India's economic growth is projected to remain strong, with most CXOs expecting it to grow at 6.5-7% in FY27, despite global headwinds. This optimism stems from the current growth momentum, which is described as strong to stable.
Optimistic Projections
A recent ET-PwC survey indicates that 78% of respondents anticipate India's growth to remain within the 6.5-7% range for FY27. A smaller fraction, 21%, expects growth to be between 6% and 6.5%, while only 1% foresees growth in the 7-7.5% range.
Other organizations have also provided their growth forecasts for India. The International Monetary Fund (IMF) has revised India's GDP growth forecast upwards to 6.4% for FY27. While this is a moderation from the 7.3% projected for FY26, it is still a 0.2 percentage point increase from the IMF's October 2025 projection. The IMF's upward revision is attributed to India's better-than-expected performance in the third quarter and strong momentum in the fourth quarter of FY26.
Fitch Ratings forecasts a 6% increase in aggregate revenue for its rated Indian corporates in FY27. Deloitte projects a slightly lower growth rate of 6.6-6.9% for FY27, citing a high base and persistent global uncertainties.
Key Growth Drivers
Several factors are expected to contribute to India's economic growth. These include robust domestic demand, infrastructure spending, and a thriving services sector. The Reserve Bank of India (RBI) has also revised India's GDP growth forecast for FY26 upwards to 7.3%, supported by factors such as rationalization of income tax and goods and services tax (GST), softer crude oil prices, and front-loading of government capital expenditure (CAPEX).

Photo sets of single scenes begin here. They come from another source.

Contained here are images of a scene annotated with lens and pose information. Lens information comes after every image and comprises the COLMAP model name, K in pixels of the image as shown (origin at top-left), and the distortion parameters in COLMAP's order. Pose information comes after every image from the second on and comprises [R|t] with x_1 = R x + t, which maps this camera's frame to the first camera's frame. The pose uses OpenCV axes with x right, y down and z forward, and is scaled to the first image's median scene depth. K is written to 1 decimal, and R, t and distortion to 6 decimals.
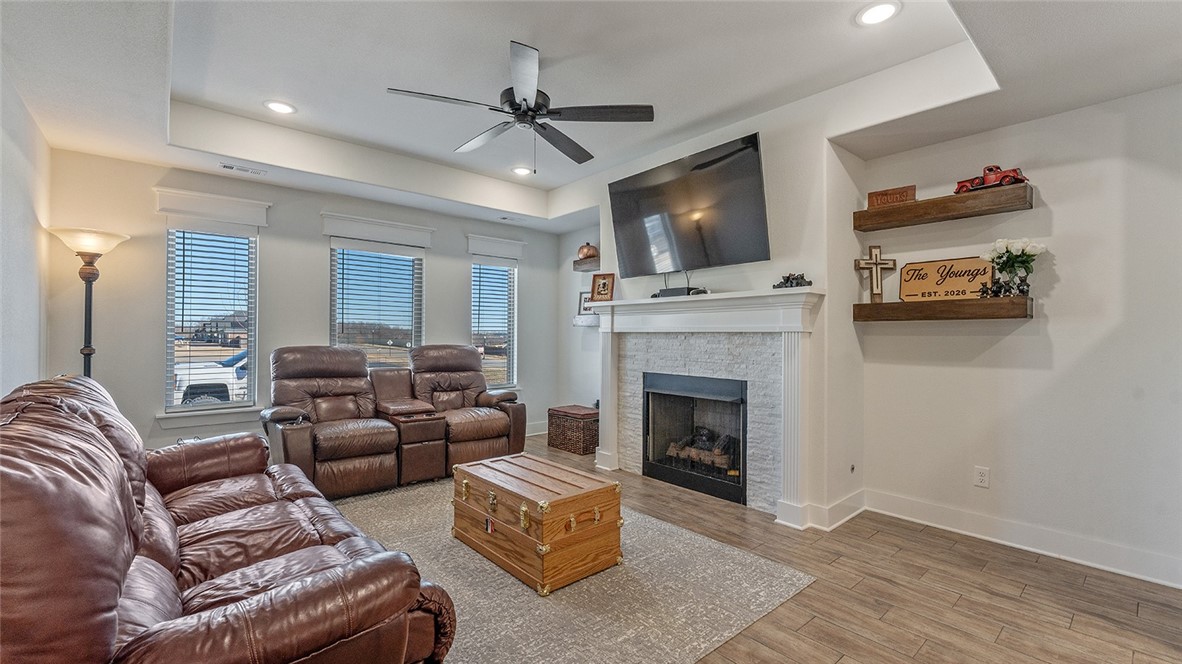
lens RADIAL K [[491.7, 0, 583.1], [0, 491.7, 334.5], [0, 0, 1]] dist [-0.001466, -0.000066]
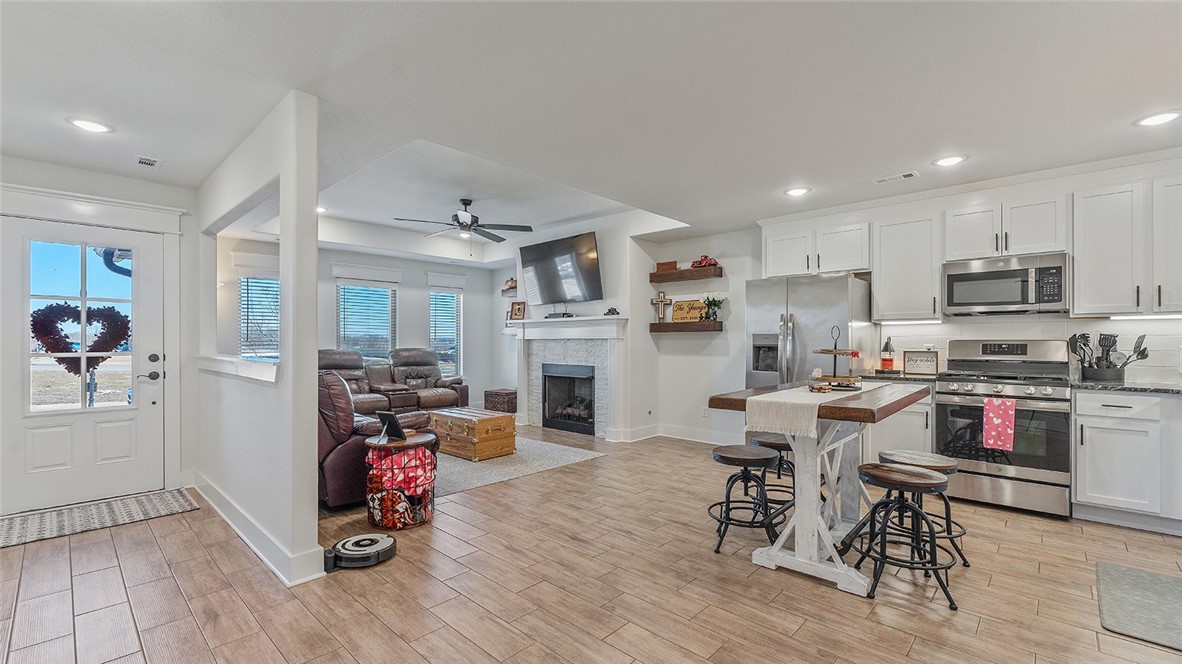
lens RADIAL K [[518.7, 0, 598.7], [0, 518.7, 340.1], [0, 0, 1]] dist [0.000148, -0.000148]
pose [[0.992664, -0.006207, 0.120748, 0.110987], [0.006092, 0.999981, 0.001324, -0.002157], [-0.120754, -0.000579, 0.992682, -0.792958]]
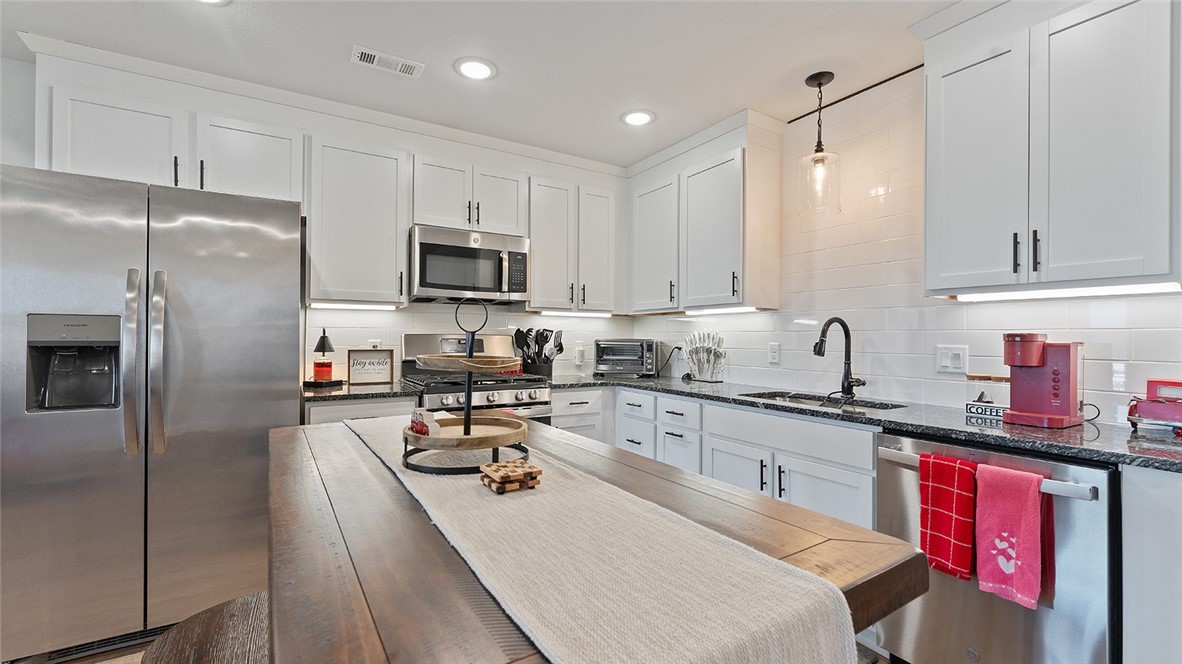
lens RADIAL K [[491.7, 0, 583.1], [0, 491.7, 334.5], [0, 0, 1]] dist [-0.001466, -0.000066]
pose [[0.173243, -0.001574, 0.984878, 0.294489], [-0.009935, 0.999945, 0.003346, -0.000276], [-0.984829, -0.010364, 0.173218, -0.139268]]
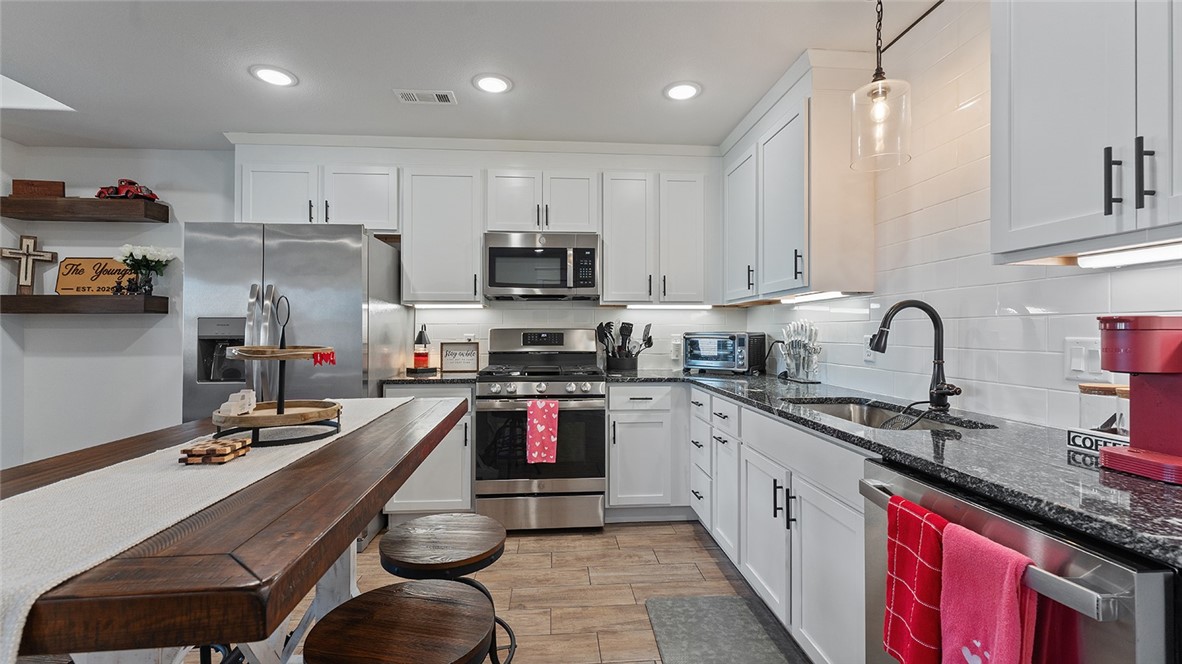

Global Risks and Challenges
Despite the optimistic outlook, India faces several global risks that could impact its growth trajectory. These include macroeconomic volatility, cyber risks, trade disruptions, and potential new tariffs. For instance, the steel and chemicals sectors may experience pricing pressure if US tariffs divert supply to other markets, including India. Sustained higher US tariffs compared to other Asian markets could also dampen economic growth, affecting the operational performance of a broader range of Indian companies.
India as a Preferred Investment Destination
Despite global economic uncertainty, India has emerged as a preferred investment destination. A significant 77% of Indian CEOs expect stronger domestic economic growth, which is well above the global average of 55%. India has also climbed to the second position, after the US, among global CEOs as a potential investment destination.
Indian CEOs are more confident than their global counterparts regarding GDP and revenue growth. This confidence, coupled with India's strong economic fundamentals and long-term growth prospects, makes it an attractive destination for both global and domestic leaders.
Sectoral Outlook
Healthy demand is expected for sectors like cement and building materials, electricity, petroleum products, steel, and engineering and construction (E&C) companies in FY27, driven by robust GDP growth and infrastructure spending. Sectors with significant domestic focus, including oil and gas, cement, E&C, telecom, and utilities, are expected to face minimal disruption due to strong local demand and regulatory stability.